| Study text |

From: Ryan Schmidt <subversion-2016_at_ryandesign.com>
Date: Sat, 27 Feb 2016 03:10:20 -0600

On Feb 26, 2016, at 9:40 AM, Alfred von Campe wrote:
>
> Is modifying the unversioned svn:log property considered bad practice? We’re about to upgrade to a new Subversion server at work, and the central group that manages that server will no longer allow modifications to unversioned properties. Their main reason is so that third party tools like Jira and Crucible, that have daemons that scan check-in comments for keywords and index the results, don’t have to be re-run again to re-index updated commits. They are recommending creating a property on all the files that were affected in a commit (the name/value of the property is not important), and then committing that change with the “correct” check-in comment. I can see their point, but sometimes you just want to correct a minor typo in a commit log.
>
> I’m just wondering what collective wisdom of this group is in regards to updating the svn:log property (or other unversioned properties)?

| Dataset extract |
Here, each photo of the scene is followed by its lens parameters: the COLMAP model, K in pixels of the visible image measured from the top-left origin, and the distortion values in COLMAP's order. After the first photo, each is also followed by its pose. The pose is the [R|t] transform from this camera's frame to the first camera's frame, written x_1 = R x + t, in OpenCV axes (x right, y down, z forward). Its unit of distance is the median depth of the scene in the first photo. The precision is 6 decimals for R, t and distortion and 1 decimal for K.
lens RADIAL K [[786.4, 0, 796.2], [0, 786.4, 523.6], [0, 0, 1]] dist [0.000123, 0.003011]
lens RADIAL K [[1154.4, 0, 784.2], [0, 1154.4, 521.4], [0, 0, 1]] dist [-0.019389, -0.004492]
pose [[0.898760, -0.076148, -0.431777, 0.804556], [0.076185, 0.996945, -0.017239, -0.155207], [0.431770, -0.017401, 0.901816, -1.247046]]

--

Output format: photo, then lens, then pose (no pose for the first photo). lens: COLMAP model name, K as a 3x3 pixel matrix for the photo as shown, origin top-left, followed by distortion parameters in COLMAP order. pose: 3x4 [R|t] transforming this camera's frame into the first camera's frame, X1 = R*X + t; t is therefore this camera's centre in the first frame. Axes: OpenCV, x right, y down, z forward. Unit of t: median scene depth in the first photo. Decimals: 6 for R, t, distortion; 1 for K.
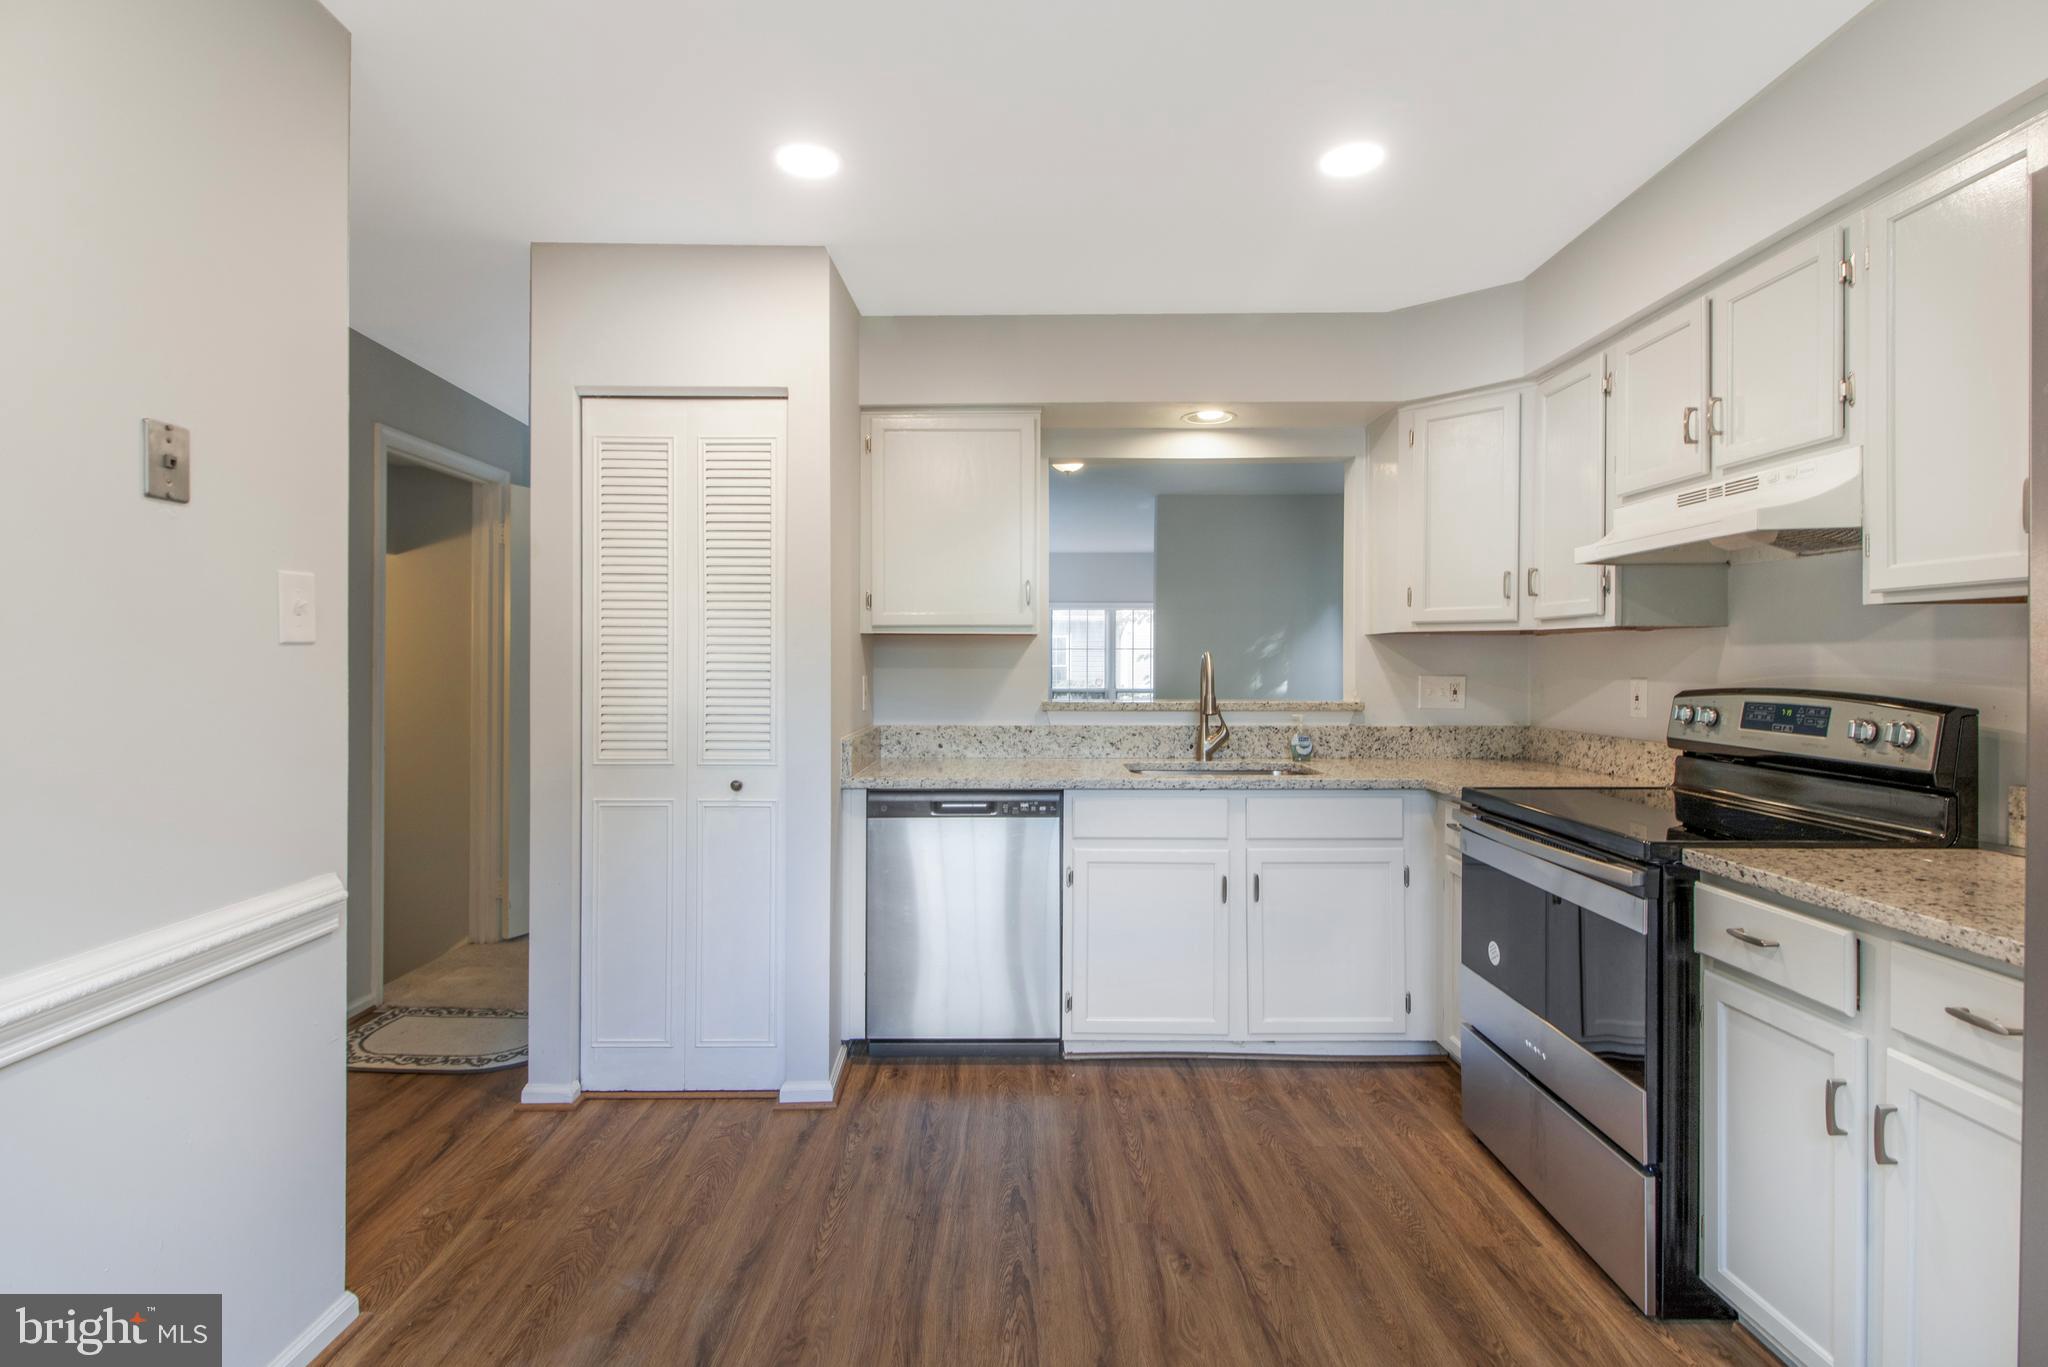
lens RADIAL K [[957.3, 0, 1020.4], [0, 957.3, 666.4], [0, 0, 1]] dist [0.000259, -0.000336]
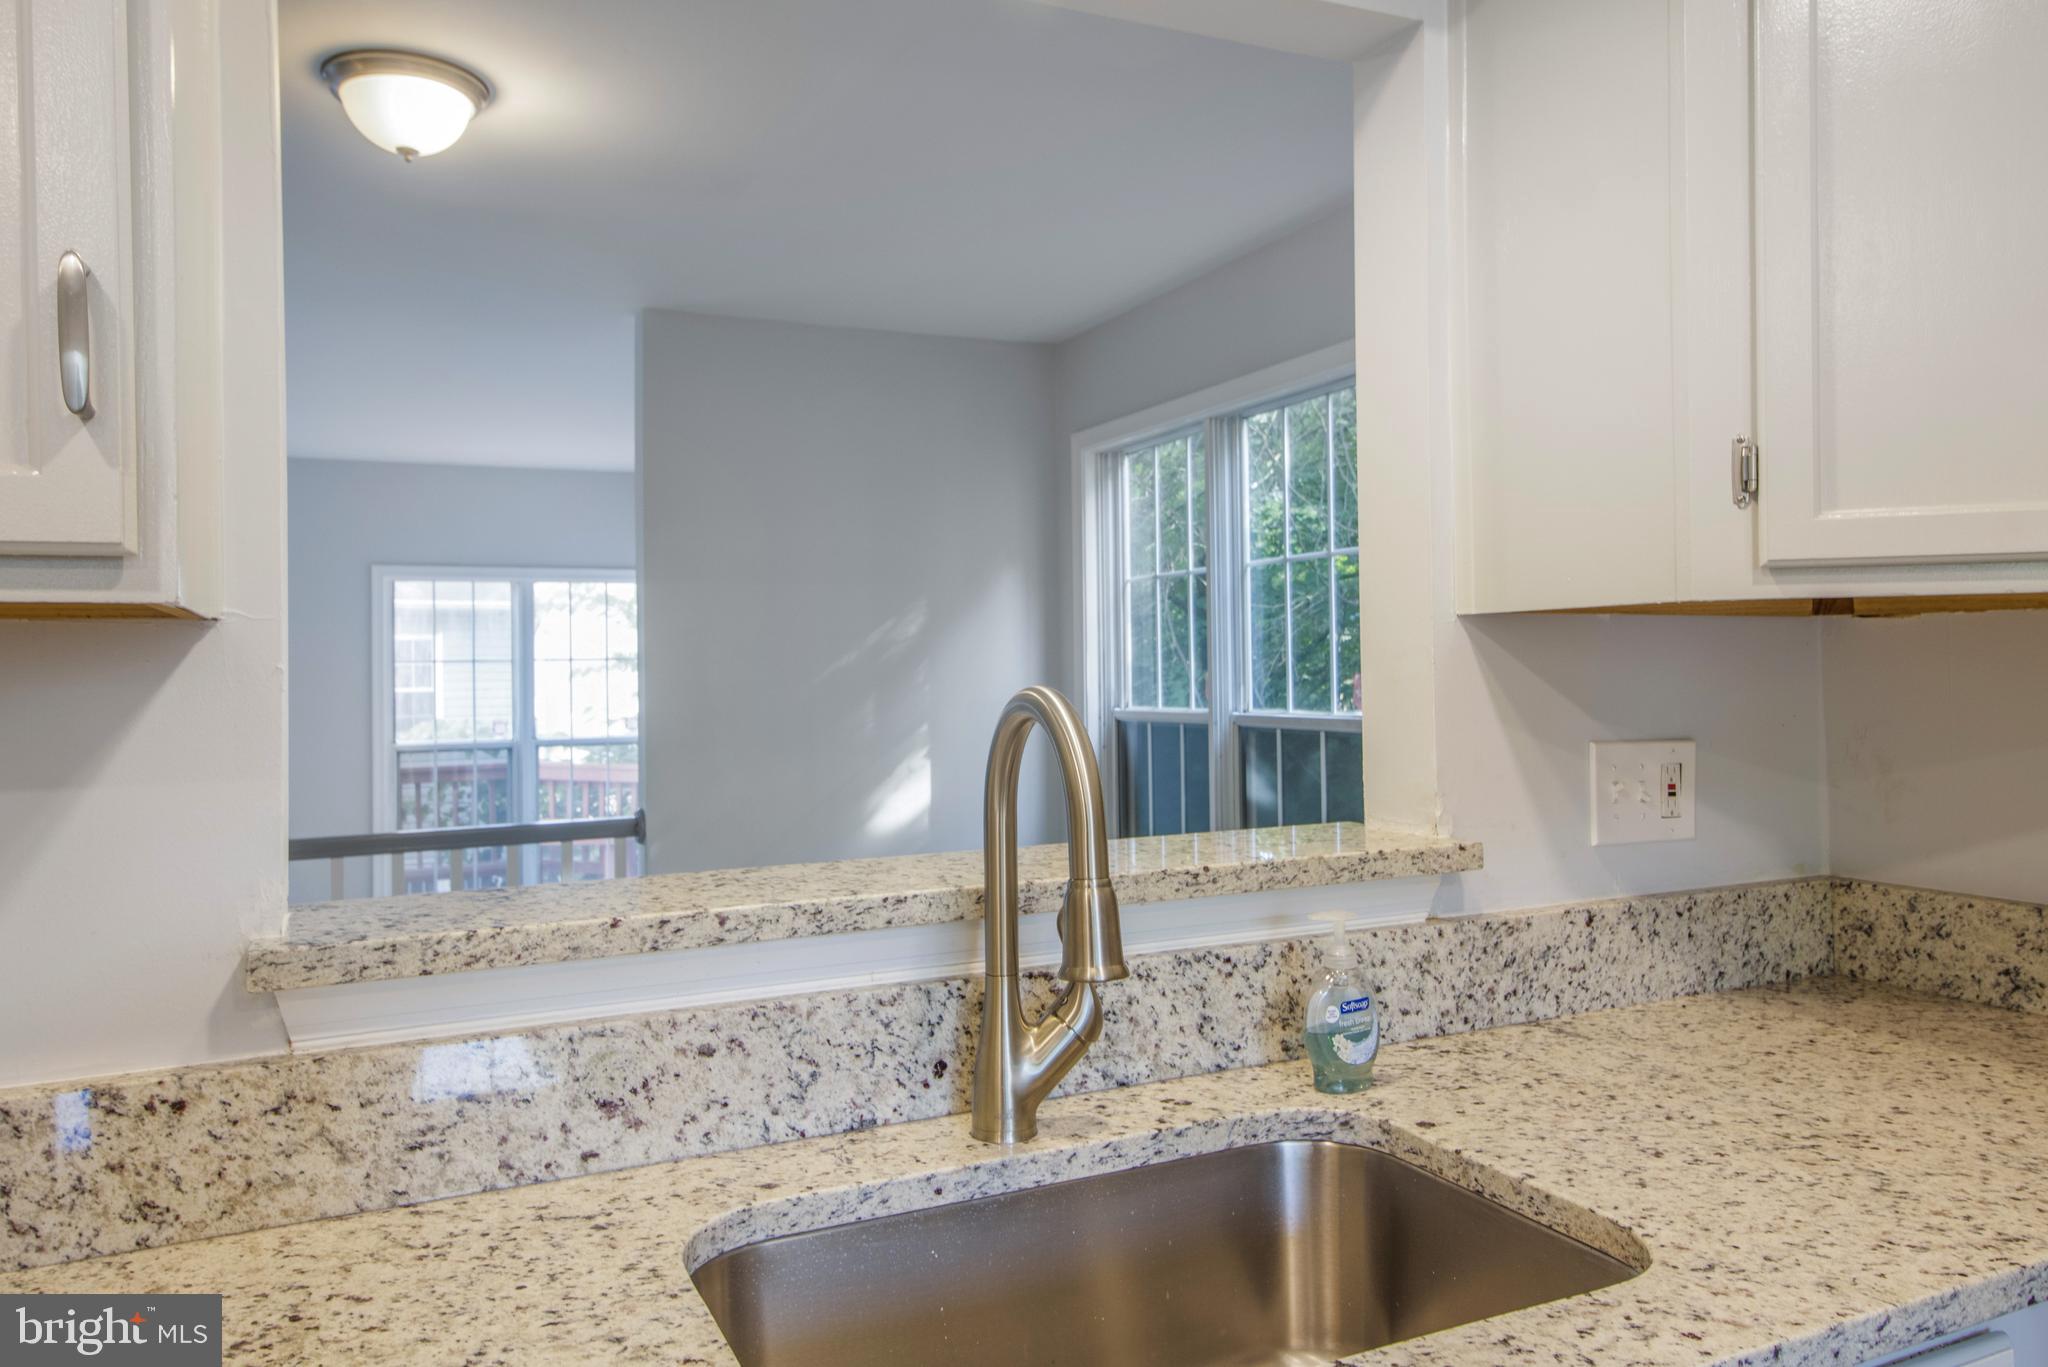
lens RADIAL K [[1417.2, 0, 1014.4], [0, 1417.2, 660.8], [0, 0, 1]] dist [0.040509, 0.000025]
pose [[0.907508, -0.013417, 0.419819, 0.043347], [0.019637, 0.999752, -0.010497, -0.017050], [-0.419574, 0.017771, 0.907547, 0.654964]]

| Activities |
A – In the Subversion email, which third-party tools are named as having daemons that scan check-in comments for keywords?
B – Does each of these statements agree with the Subversion email? Answer yes or no for each, quoting the words of the email that decide it.
(i) The central group managing the new server will stop allowing modifications to unversioned properties.
(ii) The group considers the name and value of the added property important.
(iii) The upgrade is to a new Subversion server at work.
C – Can you write the next part of the Subversion email, picking up after its last line?

| Answers given |
A – Jira and Crucible.

B –
(i) Yes: "the central group that manages that server will no longer allow modifications to unversioned properties"
(ii) No: "the name/value of the property is not important"
(iii) Yes: "We’re about to upgrade to a new Subversion server at work"

C –
We allow modifying svn:log in our open source project. We often use this to correct typos or add missing information. We use the Trac repository browser, and use both a post-commit hook script to import each revision into Trac initially and a post-revprop-change hook to update a log message after it was changed. This works fine. Both hook scripts also send emails to our public changes mailing list with a diff of what was changed.

Git discourages changing commit messages, because the commit message is part of the data that is hashed to generate the commit id; changing the commit message would change the id of the commit and all subsequent commits, which is undesirable. If you have or want to have a git mirror of your Subversion repository, that would be a reason to prevent changing your Subversion log messages.